The core experiments use frozen pre-trained weights. Only the baseline ReWind involves training on Open-X embodiment using the objective: $$\theta^* = \arg\min_{R_\theta} \mathbb{E}_{c, \tau \sim \mathcal{D}}\left[\sum_t (r_t - t/T)^2 + (r_t^-)^2\right]$$ This optimizes temporal progress for positive samples and zero-reward suppression for synthetic negatives. The positioning emphasizes that the bottleneck is data, not model capacity.

Key Experimental Results¶

Main Results¶

Task Complexity	ReWind / GVL / Dopamine Accuracy	vs. Random (0.5)	Observation
Pick/Place	0.72–0.77	Significantly Higher	Large visual differences; models usable
Reorient / Pour	mid-0.6	Moderate	Quality matters; performance drops
Tool Use	0.52–0.62	Near Random	Reward models fail on complex tasks

Qualitatively, in a task where a robot hits a bowl while replacing a lid, all three models predicted monotonically increasing rewards. Similarly, when nuts spilled outside a plate, models continued to assign points, suggesting they overweigh progress and underweigh negative events.

In-Context Intervention (GVL)¶

Context Configuration	Simple Task Gain	Complex Task Gain	Explanation
Text-only Description	≈ 0	≈ 0	Abstract descriptions fail to ground
Text + Real Video	≈ +8%	Minimal	Video helps coarse errors only
Text + Video + Dense Reward	≈ +8%	≈ +10%	Time-aligned signals are essential

Key Findings¶

Failure modes are isomorphic across models—all over-reward "seeming progress" and under-reward violations.
The "form" of negative data is more critical than its "volume." Abstract rules cannot replace time-aligned dense penalties.
Preference-guided self-distillation provides a cost-effective path for creating dense supervision from sparse labels.

Highlights & Insights¶

The argument is tightly coupled with empirical evidence: authors both diagnose the failure and demonstrate a fix via in-context injection.
"Preference-Guided Self-Distillation" is a versatile trick for upgrading model outputs into supervision signals without massive human labor.
The rebuttal to alternative views (observability, UQ, etc.) is robust, clarifying that UQ cannot calibrate false positive rates without observed negative samples.

Limitations & Future Work¶

Small Scale: Evaluation is limited to RoboArena and tabletop tasks, excluding navigation or bimanual collaboration.
Base Model Dependence: If a reward model's samples are all poor, the "sparse selector" fails to produce valid dense rewards.
Data Release Barriers: Institutional compliance and safety policies often prevent sharing footage of hardware damage or safety incidents, making the call for "bad data" difficult to implement in industry.

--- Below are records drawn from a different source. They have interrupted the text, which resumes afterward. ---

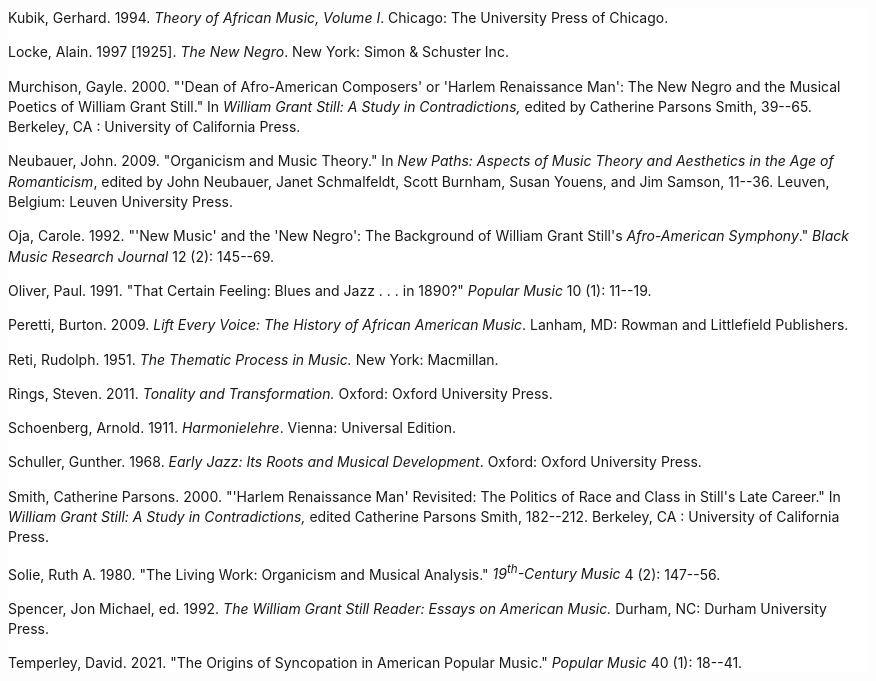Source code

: Kubik, Gerhard. 1994. *Theory of African Music, Volume I*. Chicago: The
University Press of Chicago.

Locke, Alain. 1997 \[1925\]. *The New Negro*. New York: Simon & Schuster
Inc.

Murchison, Gayle. 2000. "'Dean of Afro-American Composers' or 'Harlem
Renaissance Man': The New Negro and the Musical Poetics of William Grant
Still." In *William Grant Still: A Study in Contradictions,* edited by
Catherine Parsons Smith, 39--65. Berkeley, CA : University of California
Press.

Neubauer, John. 2009. "Organicism and Music Theory." In *New Paths:
Aspects of Music Theory and Aesthetics in the Age of Romanticism*,
edited by John Neubauer, Janet Schmalfeldt, Scott Burnham, Susan Youens,
and Jim Samson, 11--36. Leuven, Belgium: Leuven University Press.

Oja, Carole. 1992. "'New Music' and the 'New Negro': The Background of
William Grant Still's *Afro-American Symphony*." *Black Music Research
Journal* 12 (2): 145--69.

Oliver, Paul. 1991. "That Certain Feeling: Blues and Jazz . . . in
1890?" *Popular Music* 10 (1): 11--19.

Peretti, Burton. 2009. *Lift Every Voice: The History of African
American Music*. Lanham, MD: Rowman and Littlefield Publishers.

Reti, Rudolph. 1951. *The Thematic Process in Music.* New York:
Macmillan.

Rings, Steven. 2011. *Tonality and Transformation.* Oxford: Oxford
University Press.

Schoenberg, Arnold. 1911. *Harmonielehre*. Vienna: Universal Edition.

Schuller, Gunther. 1968. *Early Jazz: Its Roots and Musical
Development*. Oxford: Oxford University Press.

Smith, Catherine Parsons. 2000. "'Harlem Renaissance Man' Revisited: The
Politics of Race and Class in Still's Late Career." In *William Grant
Still: A Study in Contradictions,* edited Catherine Parsons Smith,
182--212. Berkeley, CA : University of California Press.

Solie, Ruth A. 1980. "The Living Work: Organicism and Musical Analysis."
*19<sup>th</sup>-Century Music* 4 (2): 147--56.

Spencer, Jon Michael, ed. 1992. *The William Grant Still Reader: Essays
on American Music.* Durham, NC: Durham University Press.

Temperley, David. 2021. "The Origins of Syncopation in American Popular
Music." *Popular Music* 40 (1): 18--41.
</section>


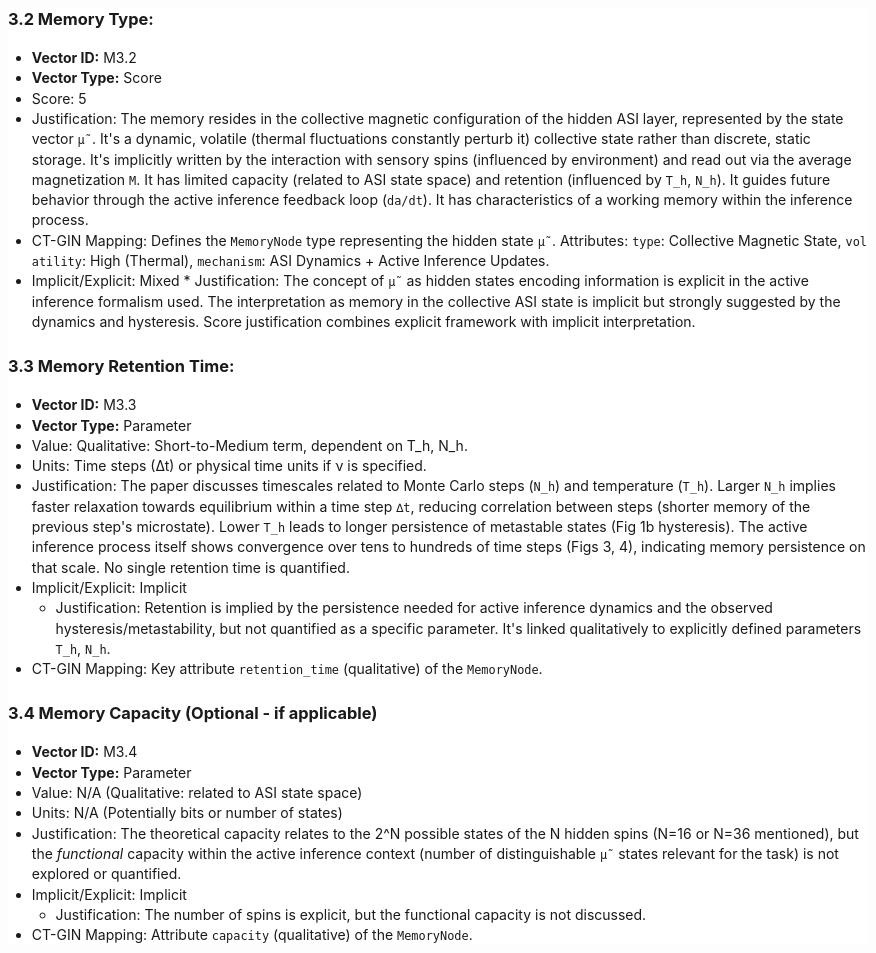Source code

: ### **3.2 Memory Type:**

*   **Vector ID:** M3.2
*   **Vector Type:** Score
*   Score: 5
*   Justification: The memory resides in the collective magnetic configuration of the hidden ASI layer, represented by the state vector `µ˜`. It's a dynamic, volatile (thermal fluctuations constantly perturb it) collective state rather than discrete, static storage. It's implicitly written by the interaction with sensory spins (influenced by environment) and read out via the average magnetization `M`. It has limited capacity (related to ASI state space) and retention (influenced by `T_h`, `N_h`). It guides future behavior through the active inference feedback loop (`da/dt`). It has characteristics of a working memory within the inference process.
*   CT-GIN Mapping: Defines the `MemoryNode` type representing the hidden state `µ˜`. Attributes: `type`: Collective Magnetic State, `volatility`: High (Thermal), `mechanism`: ASI Dynamics + Active Inference Updates.
*    Implicit/Explicit: Mixed
    * Justification: The concept of `µ˜` as hidden states encoding information is explicit in the active inference formalism used. The interpretation as memory in the collective ASI state is implicit but strongly suggested by the dynamics and hysteresis. Score justification combines explicit framework with implicit interpretation.

### **3.3 Memory Retention Time:**

*   **Vector ID:** M3.3
*   **Vector Type:** Parameter
*   Value: Qualitative: Short-to-Medium term, dependent on T_h, N_h.
*    Units: Time steps (∆t) or physical time units if ν is specified.
*   Justification: The paper discusses timescales related to Monte Carlo steps (`N_h`) and temperature (`T_h`). Larger `N_h` implies faster relaxation towards equilibrium within a time step `∆t`, reducing correlation between steps (shorter memory of the previous step's microstate). Lower `T_h` leads to longer persistence of metastable states (Fig 1b hysteresis). The active inference process itself shows convergence over tens to hundreds of time steps (Figs 3, 4), indicating memory persistence on that scale. No single retention time is quantified.
*    Implicit/Explicit: Implicit
        * Justification: Retention is implied by the persistence needed for active inference dynamics and the observed hysteresis/metastability, but not quantified as a specific parameter. It's linked qualitatively to explicitly defined parameters `T_h`, `N_h`.
*   CT-GIN Mapping: Key attribute `retention_time` (qualitative) of the `MemoryNode`.

### **3.4 Memory Capacity (Optional - if applicable)**

* **Vector ID:** M3.4
* **Vector Type:** Parameter
*  Value: N/A (Qualitative: related to ASI state space)
*   Units: N/A (Potentially bits or number of states)
*   Justification: The theoretical capacity relates to the 2^N possible states of the N hidden spins (N=16 or N=36 mentioned), but the *functional* capacity within the active inference context (number of distinguishable `µ˜` states relevant for the task) is not explored or quantified.
*    Implicit/Explicit: Implicit
        *  Justification: The number of spins is explicit, but the functional capacity is not discussed.
*   CT-GIN Mapping: Attribute `capacity` (qualitative) of the `MemoryNode`.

vs. ReWind: Proves that synthetic perturbations ("imagined failures") are insufficient substitutes for real closed-loop failure modes.
vs. Constitutional AI: Shows that text-based principles fail to ground in physical tasks, requiring visual temporal data.
vs. UQ: UQ and bad data are complementary; UQ alone cannot define the boundaries of the negative distribution without anchor points.